What will be the group’s biggest challenges and opportunities in the next few years?
Where we become fully at risk, we may reach the pinnacle of where we want it to be. That is, that it isn’t about how many patients we churn or see to be compensated or reimbursed for our services, but physicians and providers will be compensated on a population of patients. They will be responsible for that patient from birth to death, from preventive health to acute illnesses to end of life.
For example, if you have a panel size of 5,000 and your patient satisfaction scores are excellent, your readmission scores are low, and your quality metrics are in the 90th percentile, you may be compensated X-squared dollars. If you have 3,000 patients and your patient satisfaction scores are low and your quality is low, you’re going to get X-squared minus Y-squared dollars. It will really be about how well you’re taking care of your panel of patients. To be honest, I look forward to that.

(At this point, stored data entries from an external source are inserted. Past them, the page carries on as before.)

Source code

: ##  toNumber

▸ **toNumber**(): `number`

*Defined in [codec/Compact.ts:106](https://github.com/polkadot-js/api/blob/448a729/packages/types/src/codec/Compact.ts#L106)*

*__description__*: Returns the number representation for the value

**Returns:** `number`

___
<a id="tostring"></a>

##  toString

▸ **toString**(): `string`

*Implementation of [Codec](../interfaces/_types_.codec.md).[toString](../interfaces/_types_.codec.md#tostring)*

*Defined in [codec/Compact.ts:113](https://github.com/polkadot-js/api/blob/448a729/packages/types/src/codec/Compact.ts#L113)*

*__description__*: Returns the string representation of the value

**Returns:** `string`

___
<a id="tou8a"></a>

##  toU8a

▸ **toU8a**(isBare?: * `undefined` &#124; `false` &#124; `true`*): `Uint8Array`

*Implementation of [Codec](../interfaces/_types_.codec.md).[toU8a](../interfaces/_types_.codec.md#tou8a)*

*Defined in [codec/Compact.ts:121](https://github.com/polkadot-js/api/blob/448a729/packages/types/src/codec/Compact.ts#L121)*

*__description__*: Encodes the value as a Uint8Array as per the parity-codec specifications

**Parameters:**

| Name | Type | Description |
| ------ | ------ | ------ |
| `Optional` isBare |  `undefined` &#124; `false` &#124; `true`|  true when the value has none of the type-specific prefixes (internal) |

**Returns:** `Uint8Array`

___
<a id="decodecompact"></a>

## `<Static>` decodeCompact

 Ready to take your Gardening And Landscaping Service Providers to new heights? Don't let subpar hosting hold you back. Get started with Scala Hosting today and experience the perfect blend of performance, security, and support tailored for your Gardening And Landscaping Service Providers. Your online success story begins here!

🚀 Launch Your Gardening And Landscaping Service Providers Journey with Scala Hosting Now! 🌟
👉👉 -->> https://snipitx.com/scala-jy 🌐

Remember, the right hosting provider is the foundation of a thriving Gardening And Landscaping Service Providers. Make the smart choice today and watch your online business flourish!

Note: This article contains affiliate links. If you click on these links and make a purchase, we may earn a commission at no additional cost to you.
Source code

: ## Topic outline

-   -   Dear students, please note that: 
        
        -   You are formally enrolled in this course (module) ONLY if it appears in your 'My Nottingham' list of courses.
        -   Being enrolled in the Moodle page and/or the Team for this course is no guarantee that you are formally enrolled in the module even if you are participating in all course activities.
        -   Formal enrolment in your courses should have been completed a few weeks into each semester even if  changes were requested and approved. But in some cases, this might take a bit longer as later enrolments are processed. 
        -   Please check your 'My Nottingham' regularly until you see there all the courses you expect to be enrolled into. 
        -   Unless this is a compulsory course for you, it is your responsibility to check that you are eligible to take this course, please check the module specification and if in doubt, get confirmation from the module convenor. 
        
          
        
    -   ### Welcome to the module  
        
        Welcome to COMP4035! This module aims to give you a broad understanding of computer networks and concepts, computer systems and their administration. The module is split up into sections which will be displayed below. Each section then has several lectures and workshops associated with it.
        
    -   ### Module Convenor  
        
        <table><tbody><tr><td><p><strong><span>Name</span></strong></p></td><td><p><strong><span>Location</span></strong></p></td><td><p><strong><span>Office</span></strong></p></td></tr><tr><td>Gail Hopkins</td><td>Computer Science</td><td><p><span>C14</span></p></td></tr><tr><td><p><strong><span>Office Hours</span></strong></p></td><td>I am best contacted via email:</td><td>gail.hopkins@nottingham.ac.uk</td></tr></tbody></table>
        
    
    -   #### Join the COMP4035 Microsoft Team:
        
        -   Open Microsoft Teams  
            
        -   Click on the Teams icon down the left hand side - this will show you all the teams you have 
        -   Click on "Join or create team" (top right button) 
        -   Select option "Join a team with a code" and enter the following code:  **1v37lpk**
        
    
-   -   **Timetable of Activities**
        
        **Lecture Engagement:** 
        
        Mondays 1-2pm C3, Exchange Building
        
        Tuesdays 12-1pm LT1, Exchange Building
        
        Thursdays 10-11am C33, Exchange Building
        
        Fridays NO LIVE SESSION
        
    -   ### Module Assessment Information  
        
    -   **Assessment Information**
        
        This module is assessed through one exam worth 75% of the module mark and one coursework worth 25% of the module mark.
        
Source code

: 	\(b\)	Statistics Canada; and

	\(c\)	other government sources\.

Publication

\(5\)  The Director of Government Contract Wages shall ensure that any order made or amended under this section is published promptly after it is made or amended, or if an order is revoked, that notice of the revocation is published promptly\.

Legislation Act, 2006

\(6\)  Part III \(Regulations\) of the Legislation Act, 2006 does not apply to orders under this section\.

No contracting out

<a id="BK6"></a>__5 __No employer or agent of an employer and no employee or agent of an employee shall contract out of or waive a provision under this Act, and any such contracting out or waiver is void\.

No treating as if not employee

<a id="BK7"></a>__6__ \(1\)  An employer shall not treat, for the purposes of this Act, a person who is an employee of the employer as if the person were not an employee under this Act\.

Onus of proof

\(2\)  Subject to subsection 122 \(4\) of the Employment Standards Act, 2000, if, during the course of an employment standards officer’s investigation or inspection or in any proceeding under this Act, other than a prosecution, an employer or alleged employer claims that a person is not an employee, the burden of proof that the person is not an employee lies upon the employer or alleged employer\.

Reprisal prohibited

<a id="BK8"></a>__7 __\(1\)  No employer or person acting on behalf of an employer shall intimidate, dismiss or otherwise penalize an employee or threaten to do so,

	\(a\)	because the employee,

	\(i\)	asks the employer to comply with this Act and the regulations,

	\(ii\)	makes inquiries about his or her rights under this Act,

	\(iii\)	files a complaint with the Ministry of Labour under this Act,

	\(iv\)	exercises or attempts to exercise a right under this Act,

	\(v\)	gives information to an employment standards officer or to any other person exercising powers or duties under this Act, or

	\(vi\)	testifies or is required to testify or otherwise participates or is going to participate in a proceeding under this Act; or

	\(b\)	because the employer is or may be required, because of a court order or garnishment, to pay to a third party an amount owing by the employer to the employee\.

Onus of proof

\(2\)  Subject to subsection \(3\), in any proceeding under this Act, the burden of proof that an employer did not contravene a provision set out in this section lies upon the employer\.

In order to do that, it’s going to take the appropriate EMR, but it’s going to take predictive analytics to take care of all those patients. If you think about it, we have not increased the number of physicians substantially at all since 1997, since the Balanced Budget Act. It just recently increased the size of the medical schools, but we really don’t have the appropriate physician workforce to manage 40 million newly insured citizens of the United States. We’ve got to have team-based care. We’ve got to take care of the population. It’s going to take appropriate analytics to do that.